Segment Start: Given records

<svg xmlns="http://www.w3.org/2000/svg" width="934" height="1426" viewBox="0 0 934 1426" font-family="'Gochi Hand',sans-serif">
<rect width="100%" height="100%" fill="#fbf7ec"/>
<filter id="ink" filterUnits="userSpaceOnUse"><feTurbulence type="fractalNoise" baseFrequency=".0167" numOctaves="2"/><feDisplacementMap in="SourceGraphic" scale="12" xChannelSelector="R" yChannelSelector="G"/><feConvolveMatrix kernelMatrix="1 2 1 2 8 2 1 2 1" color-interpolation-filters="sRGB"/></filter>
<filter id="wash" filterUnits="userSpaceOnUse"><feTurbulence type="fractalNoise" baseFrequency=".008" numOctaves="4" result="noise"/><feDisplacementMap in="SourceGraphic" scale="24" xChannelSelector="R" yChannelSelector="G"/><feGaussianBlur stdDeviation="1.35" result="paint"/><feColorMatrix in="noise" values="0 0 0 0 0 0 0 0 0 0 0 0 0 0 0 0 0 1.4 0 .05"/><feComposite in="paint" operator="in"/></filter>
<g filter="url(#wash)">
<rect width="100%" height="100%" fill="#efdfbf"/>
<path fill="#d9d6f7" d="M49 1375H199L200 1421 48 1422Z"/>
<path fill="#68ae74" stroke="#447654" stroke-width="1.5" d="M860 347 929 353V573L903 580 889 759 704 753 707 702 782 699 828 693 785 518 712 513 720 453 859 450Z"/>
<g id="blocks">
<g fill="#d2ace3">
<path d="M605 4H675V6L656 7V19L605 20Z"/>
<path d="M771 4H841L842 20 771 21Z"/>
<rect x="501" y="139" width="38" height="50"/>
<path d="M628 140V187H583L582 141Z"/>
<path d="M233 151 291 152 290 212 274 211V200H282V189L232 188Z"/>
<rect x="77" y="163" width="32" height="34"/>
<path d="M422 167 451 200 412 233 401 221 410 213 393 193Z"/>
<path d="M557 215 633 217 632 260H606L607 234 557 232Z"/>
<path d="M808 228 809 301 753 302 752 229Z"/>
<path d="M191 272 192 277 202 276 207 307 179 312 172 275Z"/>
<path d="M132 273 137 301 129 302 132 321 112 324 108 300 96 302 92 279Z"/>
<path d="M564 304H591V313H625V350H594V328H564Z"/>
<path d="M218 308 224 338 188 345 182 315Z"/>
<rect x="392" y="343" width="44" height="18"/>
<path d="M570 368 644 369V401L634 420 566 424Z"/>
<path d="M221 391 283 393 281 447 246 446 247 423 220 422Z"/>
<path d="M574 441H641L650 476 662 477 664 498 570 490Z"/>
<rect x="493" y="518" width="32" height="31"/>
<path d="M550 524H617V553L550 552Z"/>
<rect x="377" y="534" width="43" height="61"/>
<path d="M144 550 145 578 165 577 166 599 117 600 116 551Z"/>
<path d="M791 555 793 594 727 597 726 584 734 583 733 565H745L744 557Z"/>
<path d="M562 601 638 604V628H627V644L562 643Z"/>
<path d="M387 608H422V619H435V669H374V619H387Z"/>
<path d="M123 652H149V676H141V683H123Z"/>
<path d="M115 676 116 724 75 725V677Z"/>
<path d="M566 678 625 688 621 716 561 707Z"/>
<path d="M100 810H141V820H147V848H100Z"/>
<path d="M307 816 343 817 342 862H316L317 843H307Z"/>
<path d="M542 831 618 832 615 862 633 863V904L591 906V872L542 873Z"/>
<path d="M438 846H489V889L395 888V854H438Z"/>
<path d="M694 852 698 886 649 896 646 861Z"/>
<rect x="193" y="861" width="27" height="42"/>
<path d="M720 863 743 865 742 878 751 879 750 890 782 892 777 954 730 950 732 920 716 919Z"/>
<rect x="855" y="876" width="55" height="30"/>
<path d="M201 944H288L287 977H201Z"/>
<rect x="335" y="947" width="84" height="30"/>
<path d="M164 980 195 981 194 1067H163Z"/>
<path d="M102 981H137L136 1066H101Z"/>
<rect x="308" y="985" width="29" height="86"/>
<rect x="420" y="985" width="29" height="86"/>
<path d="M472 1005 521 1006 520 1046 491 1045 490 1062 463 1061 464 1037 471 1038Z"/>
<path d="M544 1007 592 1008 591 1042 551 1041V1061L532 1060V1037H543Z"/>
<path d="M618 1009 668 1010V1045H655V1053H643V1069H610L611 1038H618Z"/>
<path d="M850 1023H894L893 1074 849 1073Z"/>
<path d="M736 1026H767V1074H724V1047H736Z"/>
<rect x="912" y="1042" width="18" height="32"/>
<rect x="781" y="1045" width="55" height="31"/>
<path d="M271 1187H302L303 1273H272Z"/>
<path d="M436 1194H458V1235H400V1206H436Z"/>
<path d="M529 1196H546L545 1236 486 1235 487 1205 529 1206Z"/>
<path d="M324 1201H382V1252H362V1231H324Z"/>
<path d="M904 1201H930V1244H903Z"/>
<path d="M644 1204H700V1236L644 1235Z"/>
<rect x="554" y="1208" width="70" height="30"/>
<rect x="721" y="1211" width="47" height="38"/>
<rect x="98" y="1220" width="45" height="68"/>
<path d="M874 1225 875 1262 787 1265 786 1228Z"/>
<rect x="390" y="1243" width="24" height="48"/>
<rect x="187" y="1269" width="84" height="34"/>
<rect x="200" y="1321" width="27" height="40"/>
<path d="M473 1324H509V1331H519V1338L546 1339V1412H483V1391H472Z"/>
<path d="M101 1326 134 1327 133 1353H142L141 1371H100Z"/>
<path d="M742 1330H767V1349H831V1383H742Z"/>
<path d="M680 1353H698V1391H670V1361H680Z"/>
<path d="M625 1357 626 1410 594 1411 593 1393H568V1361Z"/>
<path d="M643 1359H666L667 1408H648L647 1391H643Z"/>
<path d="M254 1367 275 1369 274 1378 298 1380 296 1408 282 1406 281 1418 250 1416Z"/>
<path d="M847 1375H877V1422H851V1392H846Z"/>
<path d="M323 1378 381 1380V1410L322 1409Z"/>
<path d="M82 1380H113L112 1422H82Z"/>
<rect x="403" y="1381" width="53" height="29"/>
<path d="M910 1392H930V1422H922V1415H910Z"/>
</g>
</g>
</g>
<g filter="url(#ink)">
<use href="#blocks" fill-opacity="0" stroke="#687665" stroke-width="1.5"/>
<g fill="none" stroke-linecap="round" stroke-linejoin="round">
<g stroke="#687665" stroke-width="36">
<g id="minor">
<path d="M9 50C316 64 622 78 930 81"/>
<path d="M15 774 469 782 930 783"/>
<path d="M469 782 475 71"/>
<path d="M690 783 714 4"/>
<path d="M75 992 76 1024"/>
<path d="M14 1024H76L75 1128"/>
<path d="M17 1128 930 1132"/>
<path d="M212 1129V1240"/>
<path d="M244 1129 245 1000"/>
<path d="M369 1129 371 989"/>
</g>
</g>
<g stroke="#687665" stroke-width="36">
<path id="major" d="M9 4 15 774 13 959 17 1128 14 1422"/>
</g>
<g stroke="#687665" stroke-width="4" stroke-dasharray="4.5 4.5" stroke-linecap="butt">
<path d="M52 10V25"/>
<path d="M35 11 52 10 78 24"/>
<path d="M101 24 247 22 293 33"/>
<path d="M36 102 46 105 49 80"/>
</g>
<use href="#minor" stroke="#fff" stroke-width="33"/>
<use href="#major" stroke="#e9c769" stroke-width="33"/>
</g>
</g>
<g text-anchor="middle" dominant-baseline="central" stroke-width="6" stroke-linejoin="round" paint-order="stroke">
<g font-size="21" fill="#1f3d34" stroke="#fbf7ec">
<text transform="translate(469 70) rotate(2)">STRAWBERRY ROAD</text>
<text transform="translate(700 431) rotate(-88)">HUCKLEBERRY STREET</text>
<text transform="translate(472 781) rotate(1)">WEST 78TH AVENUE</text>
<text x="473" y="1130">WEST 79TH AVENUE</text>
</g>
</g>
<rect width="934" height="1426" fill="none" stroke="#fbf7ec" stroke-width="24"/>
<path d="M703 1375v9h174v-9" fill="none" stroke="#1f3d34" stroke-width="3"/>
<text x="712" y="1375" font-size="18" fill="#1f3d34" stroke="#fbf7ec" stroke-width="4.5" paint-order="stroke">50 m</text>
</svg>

Segment End: Given records

-- Exercise aim --
Out of the material above, select every line that holds the string "baseFrequency".

-- Result of this task --
<filter id="ink" filterUnits="userSpaceOnUse"><feTurbulence type="fractalNoise" baseFrequency=".0167" numOctaves="2"/><feDisplacementMap in="SourceGraphic" scale="12" xChannelSelector="R" yChannelSelector="G"/><feConvolveMatrix kernelMatrix="1 2 1 2 8 2 1 2 1" color-interpolation-filters="sRGB"/></filter>
<filter id="wash" filterUnits="userSpaceOnUse"><feTurbulence type="fractalNoise" baseFrequency=".008" numOctaves="4" result="noise"/><feDisplacementMap in="SourceGraphic" scale="24" xChannelSelector="R" yChannelSelector="G"/><feGaussianBlur stdDeviation="1.35" result="paint"/><feColorMatrix in="noise" values="0 0 0 0 0 0 0 0 0 0 0 0 0 0 0 0 0 1.4 0 .05"/><feComposite in="paint" operator="in"/></filter>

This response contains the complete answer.